We have all been added (willingly or otherwise) into a number of WhatsApp groups. There are at least seven that almost everyone has experienced...
WhatsApp groups are the new-age chain letter, change my mind. How many groups are too many?
The extended family
We all have one and we all feel equally as uncomfortable about it. Could be considered the Spam inbox of WhatsApp groups - where you are plagued by Aunty Mary sending in 'gas' videos or memes. Only really used for inter-familial boasting and cousin-shaming; "Our Niamh got 470 points in the Leaving Cert - that's 100 more than you @Sorcha".
The immediate family
Usually has a witty group name, and is used mainly to update your parents on when you plan on coming home next. Ultimately this WhatsApp group is a shrine of sorts to the dog. If this group image isn't Fluffy's best side, post-grooming - you have no heart.
The siblings group
Essential. However, it can also create potential potholes particularly after a few pinots. Great for banter, chats, bitching and slagging with the siblings. BUT, when drinking one must ensure that they are commenting into the sibling group, rather than into the immediate family group.
This group really depends on what vibe you have in the office. Some can be stiff and structured, where you wait for the head-honcho to initiate awkward text-speak communication and then everyone chimes in. Or, it could be a group who genuinely like each other and want to do Zoom drinks on a Friday evening.

DATA TO EXAMINE
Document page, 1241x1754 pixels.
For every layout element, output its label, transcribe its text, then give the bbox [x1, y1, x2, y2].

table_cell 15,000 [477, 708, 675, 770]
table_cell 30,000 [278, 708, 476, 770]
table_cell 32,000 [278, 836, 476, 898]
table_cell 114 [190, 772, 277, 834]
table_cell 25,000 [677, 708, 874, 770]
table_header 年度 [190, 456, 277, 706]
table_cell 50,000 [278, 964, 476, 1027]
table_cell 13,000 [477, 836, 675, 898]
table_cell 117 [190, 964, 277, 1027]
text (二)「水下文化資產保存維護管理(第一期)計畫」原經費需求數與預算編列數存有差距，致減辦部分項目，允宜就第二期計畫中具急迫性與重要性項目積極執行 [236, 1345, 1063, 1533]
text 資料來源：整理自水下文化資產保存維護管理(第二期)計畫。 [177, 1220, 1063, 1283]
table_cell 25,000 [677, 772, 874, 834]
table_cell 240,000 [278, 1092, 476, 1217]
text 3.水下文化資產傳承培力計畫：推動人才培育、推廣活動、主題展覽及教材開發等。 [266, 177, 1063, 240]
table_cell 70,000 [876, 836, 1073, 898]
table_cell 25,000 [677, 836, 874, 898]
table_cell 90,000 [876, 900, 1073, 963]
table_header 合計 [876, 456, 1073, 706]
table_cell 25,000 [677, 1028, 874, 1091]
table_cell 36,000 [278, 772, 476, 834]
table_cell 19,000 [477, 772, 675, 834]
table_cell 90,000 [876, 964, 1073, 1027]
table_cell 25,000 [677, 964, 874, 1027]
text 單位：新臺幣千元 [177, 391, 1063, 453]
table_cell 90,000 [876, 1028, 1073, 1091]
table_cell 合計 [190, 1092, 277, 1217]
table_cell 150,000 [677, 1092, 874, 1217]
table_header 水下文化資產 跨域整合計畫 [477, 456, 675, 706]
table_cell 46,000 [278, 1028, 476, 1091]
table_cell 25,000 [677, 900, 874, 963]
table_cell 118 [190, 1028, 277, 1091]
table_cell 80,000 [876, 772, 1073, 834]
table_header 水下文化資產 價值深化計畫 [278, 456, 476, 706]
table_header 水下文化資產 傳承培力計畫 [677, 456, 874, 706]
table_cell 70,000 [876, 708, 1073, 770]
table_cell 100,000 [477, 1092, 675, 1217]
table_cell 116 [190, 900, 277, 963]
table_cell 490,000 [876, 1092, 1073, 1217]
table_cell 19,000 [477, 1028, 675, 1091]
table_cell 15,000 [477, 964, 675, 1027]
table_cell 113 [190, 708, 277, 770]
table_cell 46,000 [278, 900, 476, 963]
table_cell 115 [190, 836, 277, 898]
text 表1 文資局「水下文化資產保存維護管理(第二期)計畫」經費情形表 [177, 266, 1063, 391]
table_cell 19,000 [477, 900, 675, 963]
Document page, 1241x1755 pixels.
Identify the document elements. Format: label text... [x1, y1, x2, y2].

THINGS TO DO
(1) Decide whether each statement below agrees with the passage on WhatsApp groups. Answer yes or no for each, and quote the exact words from the passage that settle it.
(a) The immediate family group is used mainly to tell parents when you plan to come home next.
(b) The siblings group is presented as optional.
(c) The extended family group is likened to a Spam inbox.
(2) Pick up the passage on WhatsApp groups after its final sentence and continue it.

RESPONSES FOR EACH TASK
(1)
(a) Yes: "is used mainly to update your parents on when you plan on coming home next"
(b) No: "Essential."
(c) Yes: "Could be considered the Spam inbox of WhatsApp groups"

(2)
The workout bootcamp accountability group
This is a WhatsApp group you essentially paid €300 to join, yet you have it constantly archived and on mute. One year mute was vital as you still shudder when you think of Jane sending in pictures of her beans touching her scrambled eggs every-single-morning.
The college group
A group where love and friendship once bloomed, fears and F grades were shared and the best memories were documented - but alas it has gone quiet. Loose promises of meeting up at Christmas. Here lies the ghosts of banter passed.
This group has a wildly inappropriate name, and group image to match. NOT one for your mother to accidentally click into. This is where the tea is spilled, your deepest darkest secrets are kept and photos of you looking worse for wear in Shane's bed after the 2016 BESS Ball, will forever reside. A group of both fear and complete comfort. You dread the years of WhatsApp archives that will surface on your birthday every year. But they are your huns, the gals, the sisters you never had, and most importantly - they are the best humans with the same disturbing sense of humour as yourself.